Bukan hanya DPP, ungkap Hari Ganie, tetapi juga seluruh DPD REI se-Indonesia diundang, sehingga mereka paham mana saja lahan sawah yang dilindungi.

Transparansi dibutuhkan oleh pelaku usaha, karena selama ini penetapan rencana tata ruang di daerah justru terkesan tertutup, bahkan penetapannya kerap tidak realistis.

Hari Ganie memberi contoh di Kota Mataram yang merupakan ibukota Provinsi Nusa Tenggara Barat (NTB) dalam tata ruangnya masih ada lahan peruntukkan untuk sawah. Hal itu kurang realistis, kecuali  untuk wilayah-wilayah kabupaten.

“Di Mataram itu masih ada lahan yang diperuntukkan untuk sawah, padahal mayoritas sudah perkotaan. Ini juga problem dan itu terjadi di banyak kota,” keluh Hari Ganie.

REI berpendapat daerah-daerah yang sifatnya sudah menjadi kota idealnya tidak ada lagi lahan sawah. Untuk itu, Kementerian ATR-BPN perlu melakukan pengawasan dalam pembuatan rencana tata ruang oleh pemerintah daerah.

Kemudian, kata Hari Ganie, terkait penetapan LP2B harus dipastikan bahwa untuk lahan pengembang yang sudah mendapatkan izin lokasi dan memiliki kekuatan hukum yang sah nantinya tidak diganggu. Terlebih di atas lahan tersebut sudah dilakukan proses pembangunan demi menjaga iklim investasi tetap kondusif.
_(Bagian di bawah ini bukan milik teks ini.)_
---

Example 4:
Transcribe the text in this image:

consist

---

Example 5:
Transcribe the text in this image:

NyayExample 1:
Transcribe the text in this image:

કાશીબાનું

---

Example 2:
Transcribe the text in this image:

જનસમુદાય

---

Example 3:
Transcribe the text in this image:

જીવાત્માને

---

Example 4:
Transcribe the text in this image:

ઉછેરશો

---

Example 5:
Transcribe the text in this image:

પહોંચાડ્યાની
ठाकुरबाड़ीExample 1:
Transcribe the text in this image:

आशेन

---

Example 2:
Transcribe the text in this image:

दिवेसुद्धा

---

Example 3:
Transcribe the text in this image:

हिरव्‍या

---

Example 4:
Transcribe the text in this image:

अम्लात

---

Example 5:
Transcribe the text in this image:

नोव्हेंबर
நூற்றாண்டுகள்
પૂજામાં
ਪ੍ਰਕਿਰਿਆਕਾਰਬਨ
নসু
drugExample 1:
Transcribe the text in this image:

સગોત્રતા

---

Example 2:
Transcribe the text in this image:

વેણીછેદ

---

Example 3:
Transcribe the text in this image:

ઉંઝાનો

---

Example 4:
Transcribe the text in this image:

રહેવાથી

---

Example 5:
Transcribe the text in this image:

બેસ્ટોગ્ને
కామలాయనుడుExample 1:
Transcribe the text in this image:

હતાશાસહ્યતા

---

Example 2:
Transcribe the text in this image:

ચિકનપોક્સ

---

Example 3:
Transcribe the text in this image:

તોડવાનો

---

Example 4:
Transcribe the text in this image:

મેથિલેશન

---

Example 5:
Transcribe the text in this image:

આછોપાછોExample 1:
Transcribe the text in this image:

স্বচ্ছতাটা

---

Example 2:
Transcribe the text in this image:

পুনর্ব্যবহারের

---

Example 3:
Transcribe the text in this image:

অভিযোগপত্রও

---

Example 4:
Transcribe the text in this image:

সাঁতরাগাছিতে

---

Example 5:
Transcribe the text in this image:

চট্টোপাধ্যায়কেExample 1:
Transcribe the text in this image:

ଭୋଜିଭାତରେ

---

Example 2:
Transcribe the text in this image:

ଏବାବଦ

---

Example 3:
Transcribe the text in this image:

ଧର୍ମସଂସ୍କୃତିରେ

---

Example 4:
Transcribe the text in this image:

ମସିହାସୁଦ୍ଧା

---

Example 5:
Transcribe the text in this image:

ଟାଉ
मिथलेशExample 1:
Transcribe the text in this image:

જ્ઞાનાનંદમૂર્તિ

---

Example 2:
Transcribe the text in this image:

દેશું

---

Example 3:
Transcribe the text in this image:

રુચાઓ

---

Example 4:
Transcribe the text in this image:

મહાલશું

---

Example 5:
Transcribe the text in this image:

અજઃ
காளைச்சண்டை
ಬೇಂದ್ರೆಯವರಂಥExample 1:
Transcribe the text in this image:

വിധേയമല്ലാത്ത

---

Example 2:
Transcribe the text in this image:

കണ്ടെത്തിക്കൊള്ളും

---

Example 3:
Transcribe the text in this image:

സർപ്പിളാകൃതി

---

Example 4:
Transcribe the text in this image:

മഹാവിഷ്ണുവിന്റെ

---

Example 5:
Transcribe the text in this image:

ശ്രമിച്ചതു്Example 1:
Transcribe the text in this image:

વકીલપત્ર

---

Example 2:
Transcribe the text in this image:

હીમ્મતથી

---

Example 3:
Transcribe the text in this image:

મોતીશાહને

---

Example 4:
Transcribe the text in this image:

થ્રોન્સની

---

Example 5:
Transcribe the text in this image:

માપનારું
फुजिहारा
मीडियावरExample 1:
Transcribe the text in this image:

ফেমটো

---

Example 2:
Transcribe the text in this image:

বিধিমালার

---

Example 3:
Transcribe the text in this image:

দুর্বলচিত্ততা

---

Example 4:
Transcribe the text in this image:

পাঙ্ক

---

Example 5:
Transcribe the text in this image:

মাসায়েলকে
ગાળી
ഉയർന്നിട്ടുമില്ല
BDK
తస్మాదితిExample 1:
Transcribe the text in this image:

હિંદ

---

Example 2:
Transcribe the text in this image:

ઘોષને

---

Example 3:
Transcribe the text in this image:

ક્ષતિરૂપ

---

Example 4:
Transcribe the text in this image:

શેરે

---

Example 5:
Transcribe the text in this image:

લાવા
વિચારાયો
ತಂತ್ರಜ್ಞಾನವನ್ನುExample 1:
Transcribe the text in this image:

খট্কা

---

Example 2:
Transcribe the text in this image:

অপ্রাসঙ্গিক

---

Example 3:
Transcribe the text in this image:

“Beberapa eksisting tanah milik pengembang yang sebelumnya merupakan sawah tetapi sudah keluar izin lokasinya kami usulkan tidak masuk dalam LP2B.  REI harap ini tidak diganggu karena izin lokasi memiliki kekuatan hukum sehingga patut dihormati,” tegas sarjana planologi dari Institut Teknologi Bandung (ITB) itu.